──────── Extracted records ────────

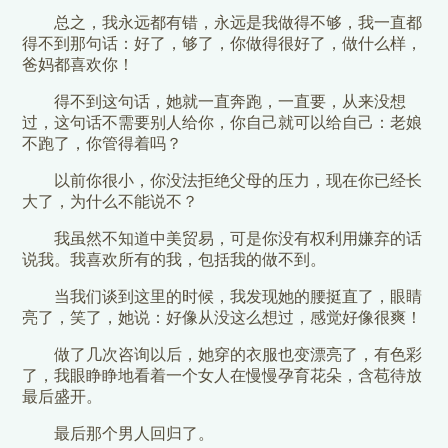
总之，我永远都有错，永远是我做得不够，我一直都
得不到那句话：好了，够了，你做得很好了，做什么样，
爸妈都喜欢你！
得不到这句话，她就一直奔跑，一直要，从来没想
过，这句话不需要别人给你，你自己就可以给自己：老娘
不跑了，你管得着吗？
以前你很小，你没法拒绝父母的压力，现在你已经长
大了，为什么不能说不？
我虽然不知道中美贸易，可是你没有权利用嫌弃的话
说我。我喜欢所有的我，包括我的做不到。
当我们谈到这里的时候，我发现她的腰挺直了，眼睛
亮了，笑了，她说：好像从没这么想过，感觉好像很爽！
做了几次咨询以后，她穿的衣服也变漂亮了，有色彩
了，我眼睁睁地看着一个女人在慢慢孕育花朵，含苞待放
最后盛开。
最后那个男人回归了。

────────

» **Work order**
Each line from the one that holds "亮了，笑了，她说：好像从没这么想过，感觉好像很爽！" to the end of the records above should be transcribed exactly, both ends included.

» **Task solution**
亮了，笑了，她说：好像从没这么想过，感觉好像很爽！
做了几次咨询以后，她穿的衣服也变漂亮了，有色彩
了，我眼睁睁地看着一个女人在慢慢孕育花朵，含苞待放
最后盛开。
最后那个男人回归了。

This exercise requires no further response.